Multiprocessing generally works well with lists, where one maps a function to each element of the list and these operations are computed as separated processes on separate cores per element of the list. To do this, we'll need to refactor our silly distance function. One approach would be to populate a list containing each of the vector pairs. The drawback here is the memory overhead of this list object:

In [63]:
# using tuples is about 10X faster for this example
def pairwise_list(X):

    list_of_tuples = list()
    
    num_vectors = X.shape[0]
    num_measurements = X.shape[1] 
    
    for i in range(num_vectors):
        for j in range(num_vectors):
            list_of_tuples.append((X[i],X[j]))
            
    return(list_of_tuples)

In [64]:
list_of_tuples = pairwise_list(data)
print(type(list_of_tuples))
print(len(list_of_tuples))

<class 'list'>
90000


Now we'll need to refactor our function for computing distances:

In [38]:
def pairwise_distance_rf(X):
    
    assert(len(X) == 2)
    assert(len(X[0]) == len(X[1]))
    
    d = 0.
    
    for i in range(len(X[0])):
        d += abs(np.subtract(X[0][i], X[1][i]))
    
    return(d)

In [114]:
%%time
result = list(map(pairwise_distance_rf, list_of_tuples))

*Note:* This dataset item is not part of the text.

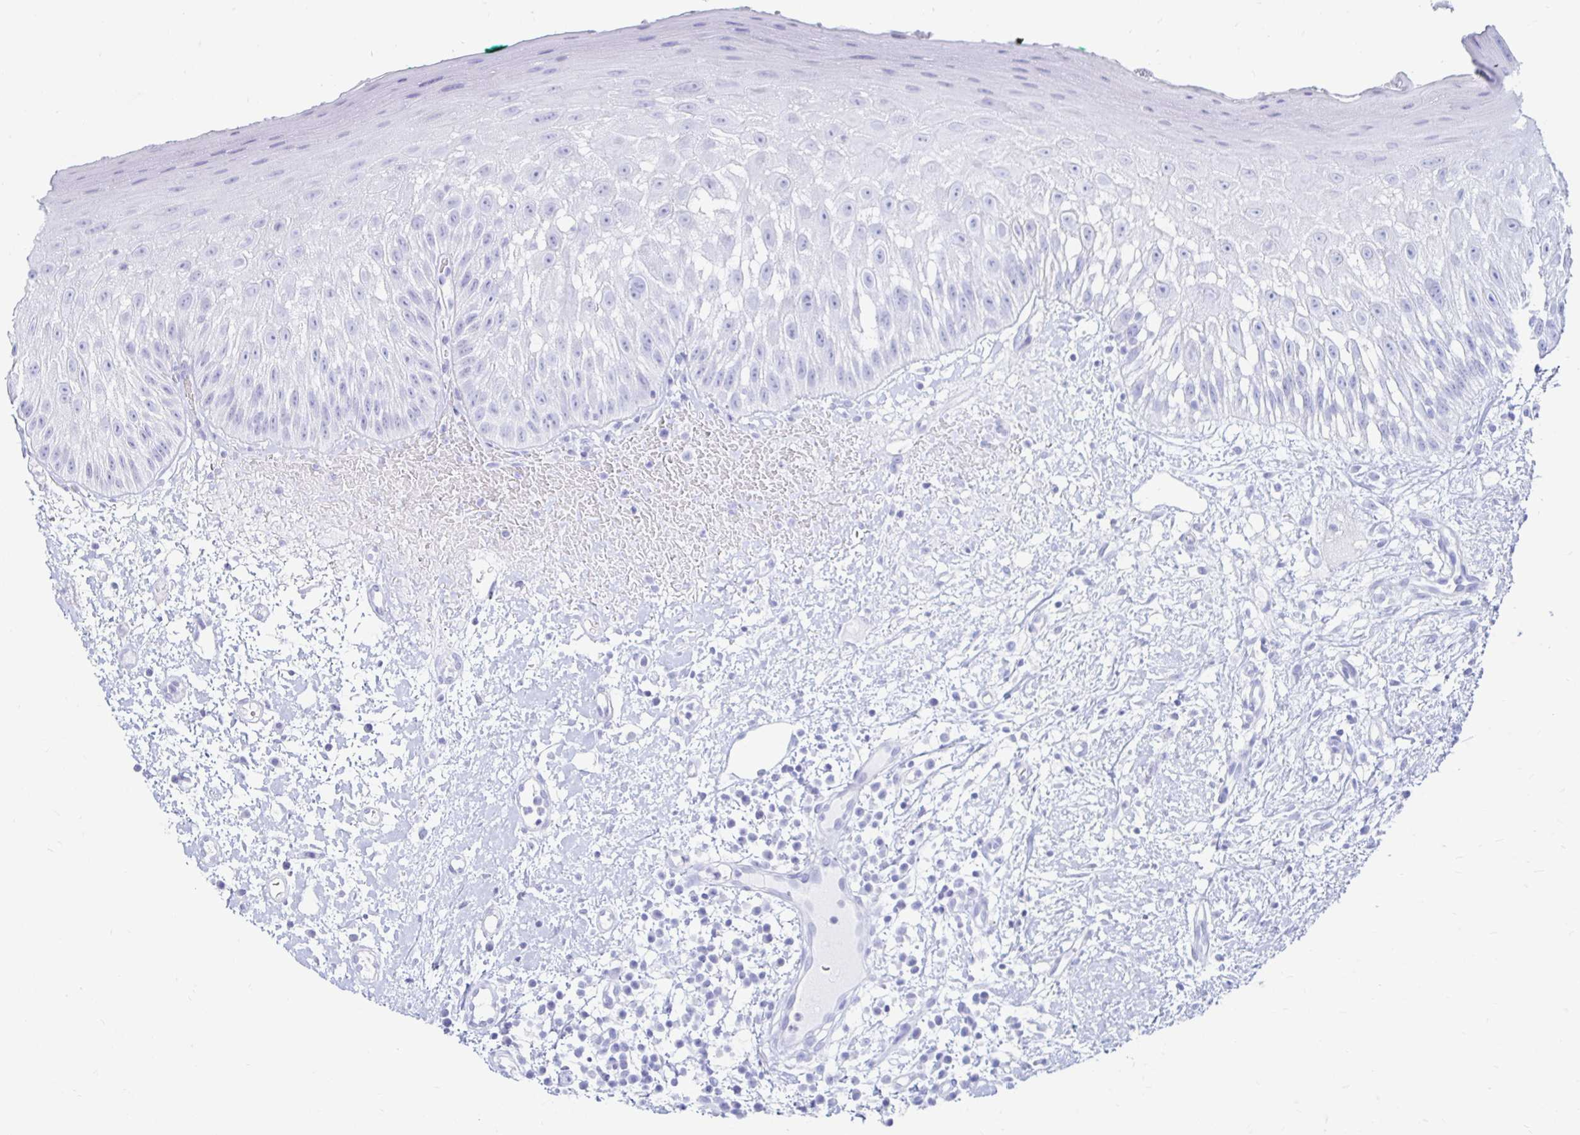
{"staining": {"intensity": "negative", "quantity": "none", "location": "none"}, "tissue": "oral mucosa", "cell_type": "Squamous epithelial cells", "image_type": "normal", "snomed": [{"axis": "morphology", "description": "Normal tissue, NOS"}, {"axis": "topography", "description": "Oral tissue"}, {"axis": "topography", "description": "Tounge, NOS"}], "caption": "Immunohistochemical staining of normal oral mucosa demonstrates no significant staining in squamous epithelial cells.", "gene": "TIMP1", "patient": {"sex": "male", "age": 83}}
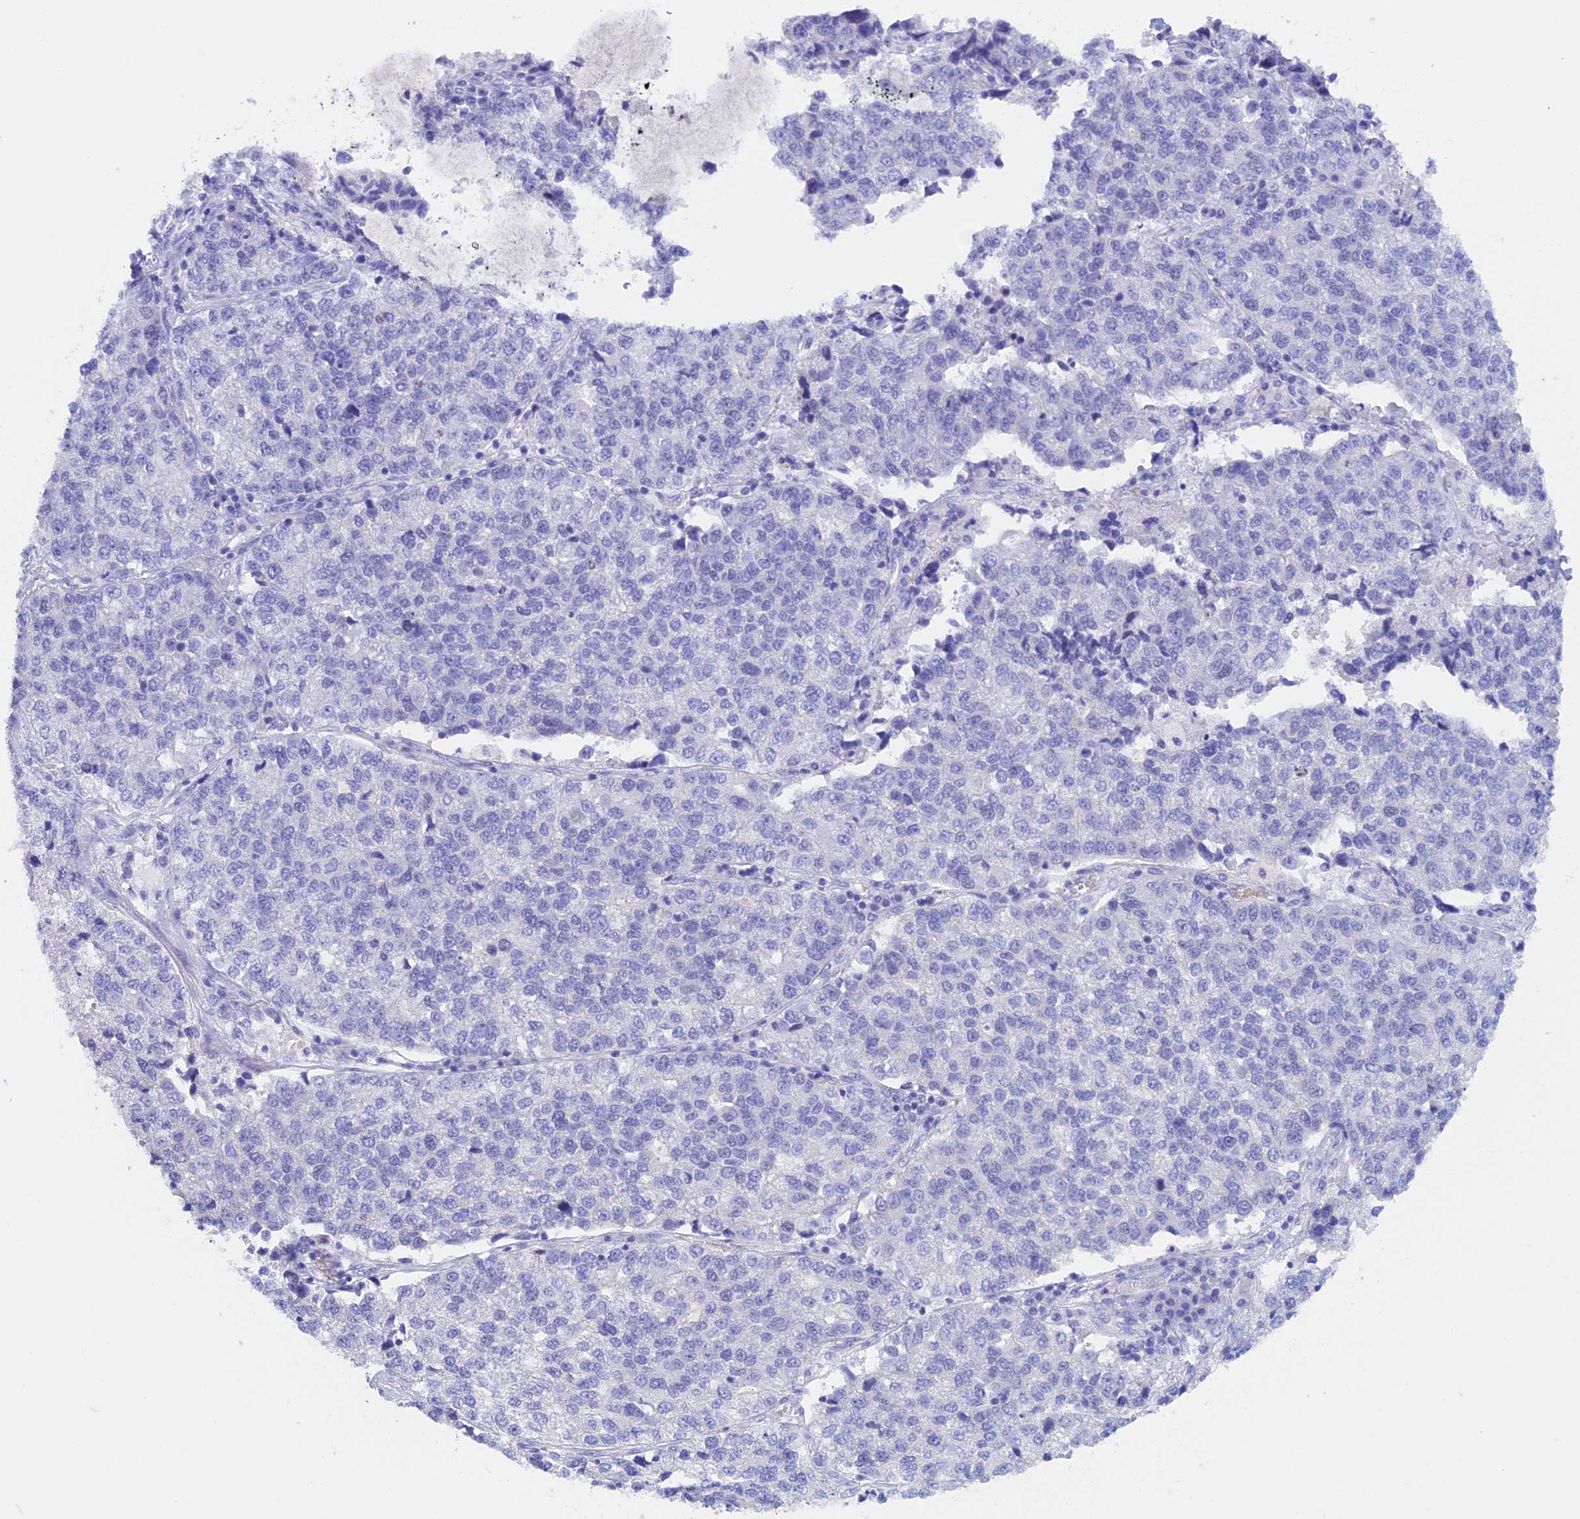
{"staining": {"intensity": "negative", "quantity": "none", "location": "none"}, "tissue": "lung cancer", "cell_type": "Tumor cells", "image_type": "cancer", "snomed": [{"axis": "morphology", "description": "Adenocarcinoma, NOS"}, {"axis": "topography", "description": "Lung"}], "caption": "The IHC histopathology image has no significant staining in tumor cells of lung cancer tissue. The staining was performed using DAB (3,3'-diaminobenzidine) to visualize the protein expression in brown, while the nuclei were stained in blue with hematoxylin (Magnification: 20x).", "gene": "PSMC3IP", "patient": {"sex": "male", "age": 49}}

CPU times: user 22.3 s, sys: 53 ms, total: 22.3 s
Wall time: 22.4 s


In [33]:
import multiprocessing as mp

In [27]:
pool = mp.Pool(1)

In [28]:
%%time
result = pool.map(pairwise_distance_rf, list_of_tuples)

CPU times: user 1.22 s, sys: 363 ms, total: 1.58 s
Wall time: 24 s


In [116]:
pool.close()

In [30]:
pool = mp.Pool(2)

In [31]:
%%time
result = pool.map(pairwise_distance_rf, list_of_tuples)

CPU times: user 1.49 s, sys: 398 ms, total: 1.89 s
Wall time: 12.9 s


In [32]:
pool.close()

We can of course combine these approaches. Let's make a bigger dataset to really put this to the test:

In [82]:
bigger_data = gen_array(500, 100)

In [83]:
list_of_tuples = pairwise_list(bigger_data)
print(type(list_of_tuples))
print(len(list_of_tuples))

<class 'list'>
250000


This means 250000\*100=25000000 calculations

In [71]:
@jit
def pairwise_distance_rf_numba(X):
    
    assert(len(X) == 2)
    assert(len(X[0]) == len(X[1]))
    
    d = 0.
    
    for i in range(len(X[0])):
        d += np.abs(np.subtract(X[0][i], X[1][i]))
    
    return(d)

In [72]:
@njit
def pairwise_distance_rf_njit(X):
    
    assert(len(X) == 2)
    assert(len(X[0]) == len(X[1]))
    
    d = 0.
    
    for i in range(len(X[0])):
        d += np.abs(np.subtract(X[0][i], X[1][i]))
    
    return(d)

In [93]:
pool = mp.Pool(1)

In [94]:
%%time
result = pool.map(pairwise_distance_rf_numba, list_of_tuples)

CPU times: user 3.35 s, sys: 1.12 s, total: 4.47 s
Wall time: 21.8 s


In [95]:
pool.close()

In [96]:
pool = mp.Pool(1)

In [97]:
%%time
result = pool.map(pairwise_distance_rf_njit, list_of_tuples)

CPU times: user 3.3 s, sys: 1.1 s, total: 4.4 s
Wall time: 19.1 s


In [98]:
pool.close()

Again, @njit is not a significant improvement so Numba is able to compile essentially without any native Python.

Let's now distribute our Numba optimized function across multiple cores:

In [108]:
pool = mp.Pool(2)

In [109]:
%%time
result = pool.map(pairwise_distance_rf_njit, list_of_tuples)

CPU times: user 3.3 s, sys: 979 ms, total: 4.28 s
Wall time: 9.81 s


In [110]:
pool.close()

Compare without numba:

In [42]:
pool = mp.Pool(2)

In [43]:
%%time
result = pool.map(pairwise_distance_rf, list_of_tuples)

CPU times: user 4.29 s, sys: 1.24 s, total: 5.53 s
Wall time: 39.8 s


In [44]:
pool.close()

A significant improvement with Numba again, but clearly Numba really shines when working with nested loops.